FINANCE: Healthcare facility REIT Primary Health Properties has extended debt terms on £235m of facilities, securing an additional £30m headroom and extending the average maturity to two years.
In December £113m of individual loans were consolidated into two tranches of 10 to 15 years with a fixed interest rate of 4.9%.
Lending margins have been reduced by an average of 55 basis points as of 21 August, with facilities available totalling £786.4m with £127.7m of headroom after development commitments.
The firm’s loan-to-value ratio stood at 64% based on a 30 June valuation.
Over the period from 1 July to 10 November, the firm increased to just over £1bn the value of its portfolio, which comprised 267 assets including five development sites.
The REIT acquired three medical centres – one under construction – over the period for £15m in total. The centres had an average lease term remaining of 25 years.
PHP’s rent roll now stands at £60.5m with an average unexpired lease term of 16 years and an occupancy rate of 99.7%.
In the nine months to 30 September, the firm posted an average annualised increase on rent reviews of 1.9%.

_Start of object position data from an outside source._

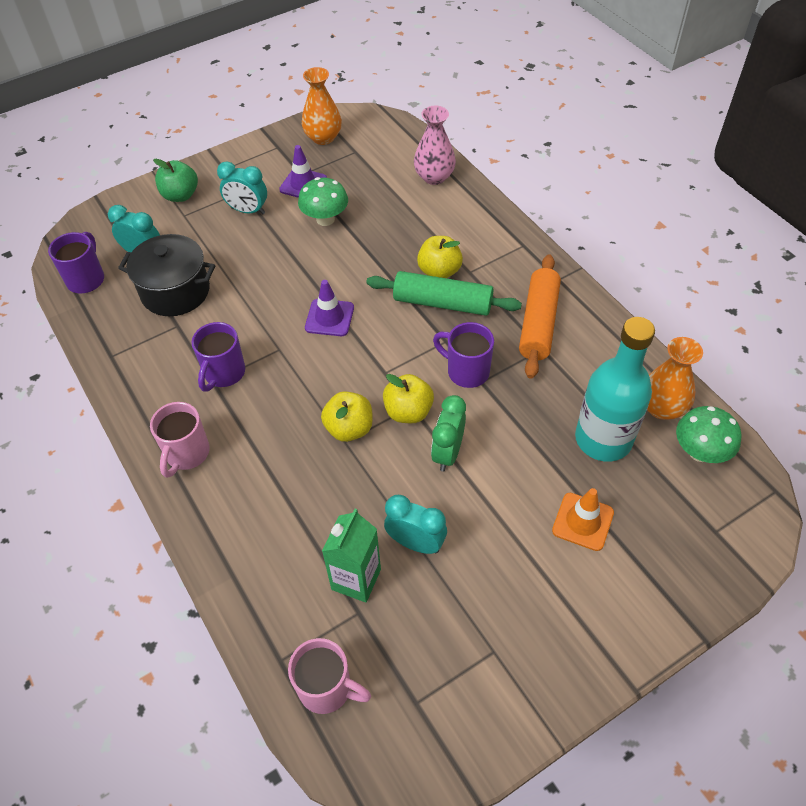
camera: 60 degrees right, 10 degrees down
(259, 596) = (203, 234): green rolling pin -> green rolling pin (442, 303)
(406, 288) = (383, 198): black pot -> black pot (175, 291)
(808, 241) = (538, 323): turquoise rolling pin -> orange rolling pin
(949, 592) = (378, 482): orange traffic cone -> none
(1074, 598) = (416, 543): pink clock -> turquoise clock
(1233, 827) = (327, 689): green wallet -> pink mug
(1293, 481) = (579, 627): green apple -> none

Managing director Harry Hyman said: “We have continued to shape our pipeline and add high-quality assets to the portfolio. We have successfully negotiated a number of asset management projects, committing capital to re-invest in our assets, adding to valuation growth by generating rental increases and extending underlying lease terms.
“The outlook for the sector remains strong. NHS England recently released its Five-year Forward Review, which further underlined the importance of primary care. Care provision will become more integrated as preventative action and social care services move closer to primary care.
“These services are already being delivered from a number of properties within PHP’s portfolio and PHP is well placed to provide additional modern premises to allow further integration to occur.”